Pulse thundering in her ears, Mags shuddered and hugged the body of Mara. Leaning close to the delicate swirl of the oncepowerful mage’s ear, Mags swallowed hard. “Please, please, please wake up, Mara. Please.”

Voices, thunderous and furious, were heard from the gangplank. As Faustus became more frantic in urging Mags to move, she loosened her grip on the body a finger at a time. Tracing the scythe inked into her forearm, Mags pulled the scythe free and turned to face the gangplank. Her gaze skirted to Faustus, remorse washing through her. With her free hand, she slashed a talon across Faustus’s soul bond inked on her palm, severing the tie. Screeching furiously, he dived towards her before dissipating into a cloud of ash. She bit down a sob, nerves aching with grief from losing so much in such a brief amount of time.

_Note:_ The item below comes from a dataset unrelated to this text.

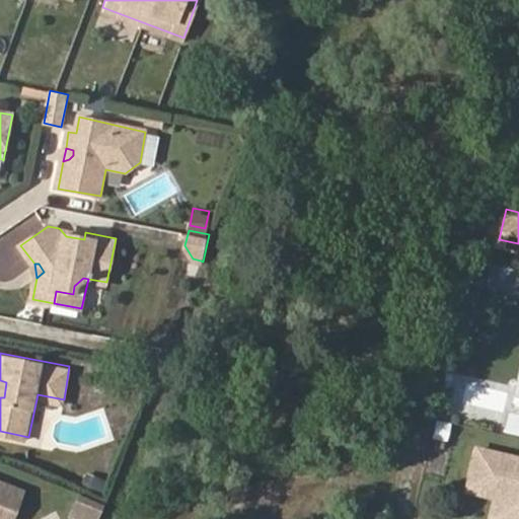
[(496,491),(510,495),(504,518),(518,518),(518,452),(477,443),(467,485),(496,491)]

A shout rang across the deck as crewmembers raced up the gangplank, noticing Mags crouching over Mara’s corpse. Jaw clenching, Mags counted the bodies

she could take down before she, herself, was exterminated—a fate she had earned twenty times over. She tightened her grip on her scythe, muscles bunching beneath her to pounce on the boatswain charging towards her. Chest aching at the thought of yet another friend murdered by her hands, Mags reared back to throw her scythe through the boy.

As her scythe arced through the air, an icy hand gripped her wrist, stopping the motion. Mags snapped her head towards the offending hand, only to find Mara’s stern—if not a bit transparent—gaze glaring down at her. Shaking her head once, Mara guided Mags’s scythe through the air. An opening formed out of smoke and shadows, cleaved from the sky and leading to gods knew where. Mara— effervescent and the only one Mags ever trusted—moved towards the opening, one hand still gripping Mags’s wrist. Mags tried to read this new Mara’s gaze. It was at once familiar and alien—all challenge, fondness, and condemnation. Mags tried to breathe around the hardening lump in her throat, all too accepting of the accusation in Mara’s gaze. Mara tugged on Mags’s wrist once more and stepped through the portal. Immediately, without thinking, Mags followed. After all, there really wasn’t anywhere she wouldn’t go if it was in pursuit of Mara.